A Bush administration plan to bolster Fannie Mae and Freddie Mac could cost U.S. taxpayers $25 bln, congressional analysts said on Wednesday in a report that triggered debate as Congress moved toward approving a major housing market rescue package.
Fannie and Freddie shares fell sharply on the report's release but later recovered, with Freddie stock ending higher and Fannie paring its losses.
Investors are concerned whether the two government-sponsored mortgage finance giants, which own or guarantee almost half of the nation's $12 trillion in outstanding residential mortgage debt and play an increasingly key role in the troubled American housing market, can weather a national housing slump.
New data on Tuesday showed home prices fell again in May, while Treasury Secretary Henry Paulson used a speech in New York and television interviews to push for passage of the plan as a way to restore financial stability to the markets.
"Now more than ever, we need Fannie and Freddie out there, financing mortgages," said Paulson, who wants to give Fannie and Freddie access — if they need it — to cheap, government capital in the form of loans and possible equity investments by the government.
Congress was pushing ahead on a 600-page housing bill that was expected to include Paulson's proposals, as well as measures to establish a new regulator for the companies and to help distressed homeowners refinance into new mortgages.
In estimating the potential cost exposure of taxpayers to Paulson's proposal, the nonpartisan Congressional Budget Office (CBO) said there was no certainty on whether the capital line he wants to create for the companies would ever be tapped.

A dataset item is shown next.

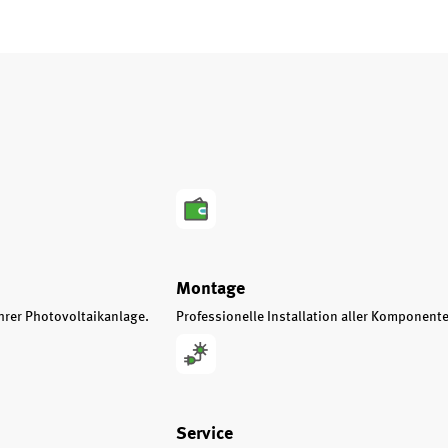
Montage
hrer Photovoltaikanlage.
Professionelle Installation aller Komponent
Service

The CBO said there is a "probably better than 50%" chance that the proposed new Treasury authority would not be used before it expired at the end of December 2009. In that case, the proposed credit line and possible government equity investment would cost taxpayers nothing.
But the CBO said that a favorable "scenario is far from the only possible result." Any further worsening in the already steep housing market slump "would increase the probability that this new authority would have to be used," it said.
The housing bill will go to the House of Representatives floor for action on Wednesday, Massachusetts Democratic Rep. Barney Frank, the Financial Services Committee chairman, told reporters. House approval would send the bill to the Senate, where senior Republicans urged prompt legislative action.